Delsin adalah seorang anak lelaki berusia sepuluh tahun yang
dalam kenyataannya sedikit berbeda dengan anak-anak seusianya. Ia masih merasa
takut untuk tidur sendiri. Sebuah masalah yang sedikit memalukan sebenarnya,
mengingat ia sudah mulai beranjak dewasa. Ia selalu merasakan sebuah
kekhawatiran yang berlebih setiap kali ia ingin pergi tidur. Dan salah satu hal
unik lainnya adalah, ia selalu dibantu oleh ibunya untuk pergi tidur. Seperti
malam itu, Delsin naik ke atas tempat tidurnya yang hangat. Ibunya membantu
Delsin masuk ke dalam selimut, sambil menepuk pelan sisi tubuh bocah kecil itu.
“Ibu!” ucap Delsin ketika
ibunya akan bergerak keluar dari ruangan. Ibunya berputar, dengan wajah yang
sedikit jengkel, ibunya itu sudah hafal dengan apa yang Delsin khawatirkan
setiap malam.
“Tidak ada apa-apa, sayang.”
Ucap ibunya. “apa yang kau khawatirkan? Tidak ada yang terjadi setia malamnya
‘kan? Kau berpikiran terlalu jauh, sayang.”
“Tapi,” sahut Delsin. “Di
bawah tempat tidur, dan di kloset. Aku sering mendengar suara-suara aneh. Aku
takut, ibu. Aku taku jika ada…”
“Jika apa?” sahut ibunya.
“Kau takut dengan monster di bawah tempat tidurmu atau di kloset? Sudah berapa
kali ibu katakan padamu, Delsin? Kau sudah besar. kau seharusnya sudah bisa
menghilangkan segala ketakutanmu soal bawah tempat tidur dan kloset itu.”
“Ya, tapi…”
“Mungkin karena kau selalu
membaca buku itu.” Ucap ibunya cepat. “Berhenti membaca buku itu jika kau tidak
ingin merasa takut setiap malamnya!”
Delsin tidak mengucapkan
apa-apa lagi.
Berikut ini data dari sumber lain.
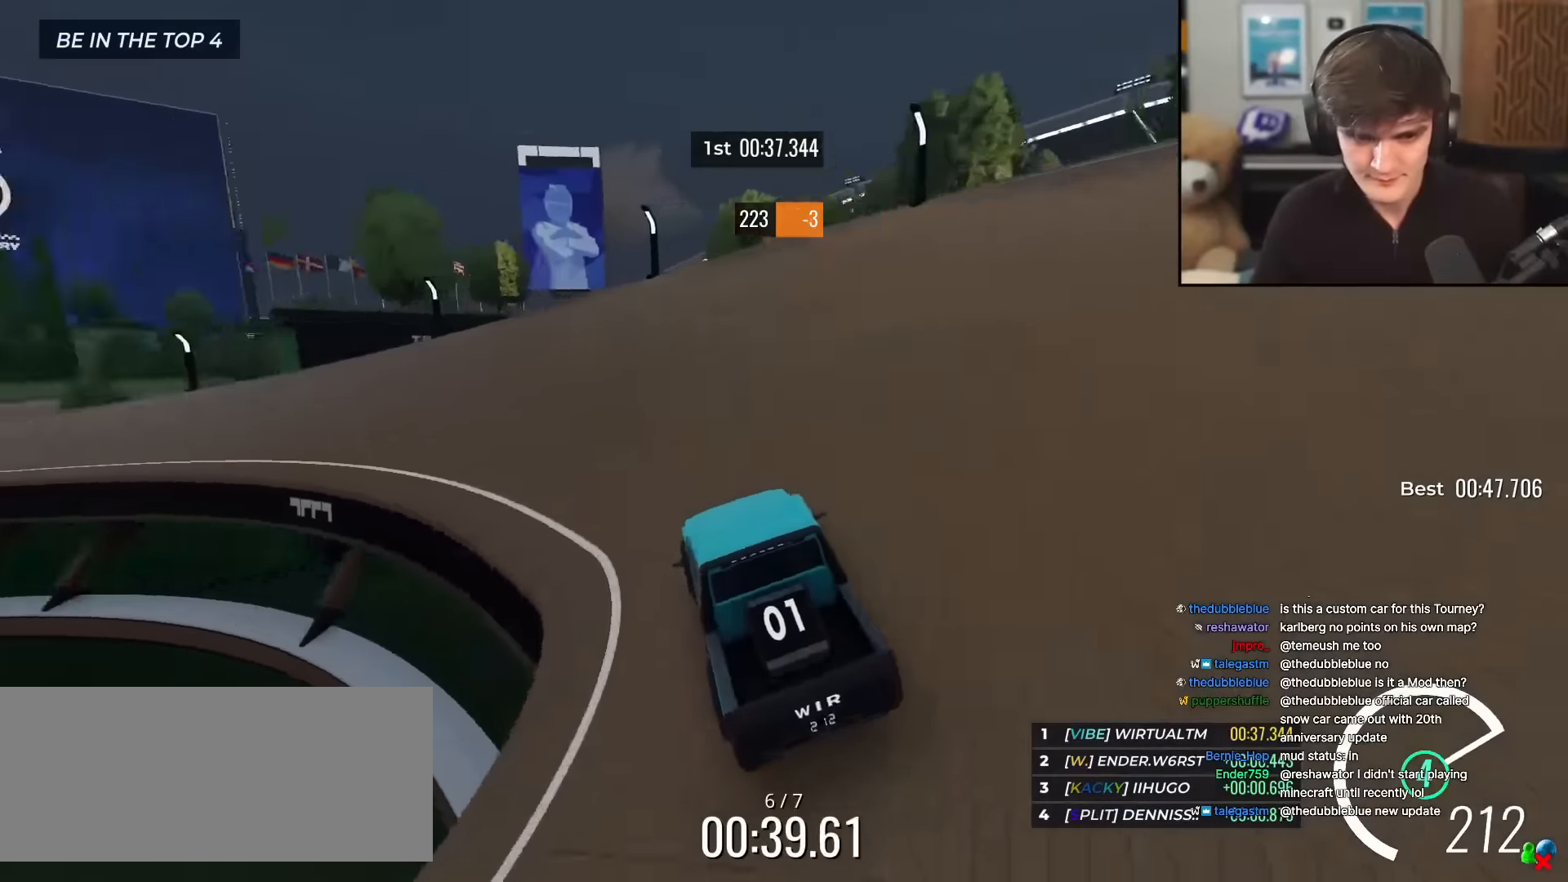
{"keys": ["left", "up"], "events": [[100, "left", "up"], [200, "left", "down"], [434, "left", "up"], [484, "left", "down"]]}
Percuma saja ia meminta ibunya untuk menemaninya tidur. Ibunya
tidak akan pernah melakukannya lagi. Ibunya itu kini lebih fokus pada Lydia,
adik Delsin yang baru berusia tiga tahun. Delsin merasa bahwa kini hubungannya
dengan ibu dan anggota keluarganya yang lain semakin renggang.
Delsin masih tidak mengerti
soal rasa takut yang ia rasakan setiap malamnya. Ia selalu takut dengan apa
yang akan terjadi saat ia tertidur lelap. Bagaimana jika ada yang mengawasinya
ketika ia tidur? Suara-suara aneh di kloset dan bawah tempat tidurnya itu
semakin membuat keadaan kacau. Mungkin karena buku itu?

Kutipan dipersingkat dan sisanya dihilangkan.